> **ASSIGNED TASK**
Retype, word for word, every line of the records below starting at the one that contains "mismo período del año anterior." and ending at the one that contains "favorable para el"; include both of those lines and nothing more.

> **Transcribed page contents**
******************************

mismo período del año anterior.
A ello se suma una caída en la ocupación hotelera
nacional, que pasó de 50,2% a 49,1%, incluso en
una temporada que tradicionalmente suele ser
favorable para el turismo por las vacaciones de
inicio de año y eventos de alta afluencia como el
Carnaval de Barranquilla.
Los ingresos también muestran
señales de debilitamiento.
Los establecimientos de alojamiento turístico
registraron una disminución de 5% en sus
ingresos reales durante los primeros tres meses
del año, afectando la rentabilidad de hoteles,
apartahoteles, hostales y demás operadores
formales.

******************************

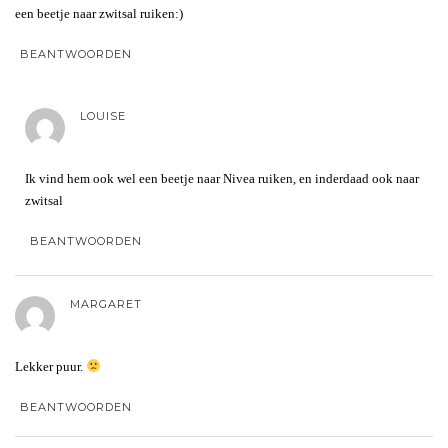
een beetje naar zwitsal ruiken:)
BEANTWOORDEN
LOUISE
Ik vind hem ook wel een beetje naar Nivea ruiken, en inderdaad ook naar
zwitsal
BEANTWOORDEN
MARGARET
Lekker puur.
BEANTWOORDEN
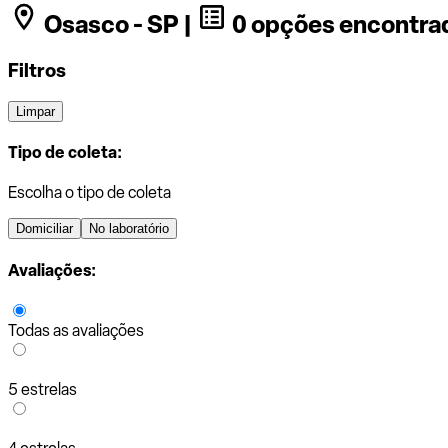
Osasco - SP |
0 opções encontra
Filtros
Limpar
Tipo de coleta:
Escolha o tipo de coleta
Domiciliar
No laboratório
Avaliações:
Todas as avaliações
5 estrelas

******************************

> **SOLUTION TO THIS PROBLEM**
mismo período del año anterior.
A ello se suma una caída en la ocupación hotelera
nacional, que pasó de 50,2% a 49,1%, incluso en
una temporada que tradicionalmente suele ser
favorable para el turismo por las vacaciones de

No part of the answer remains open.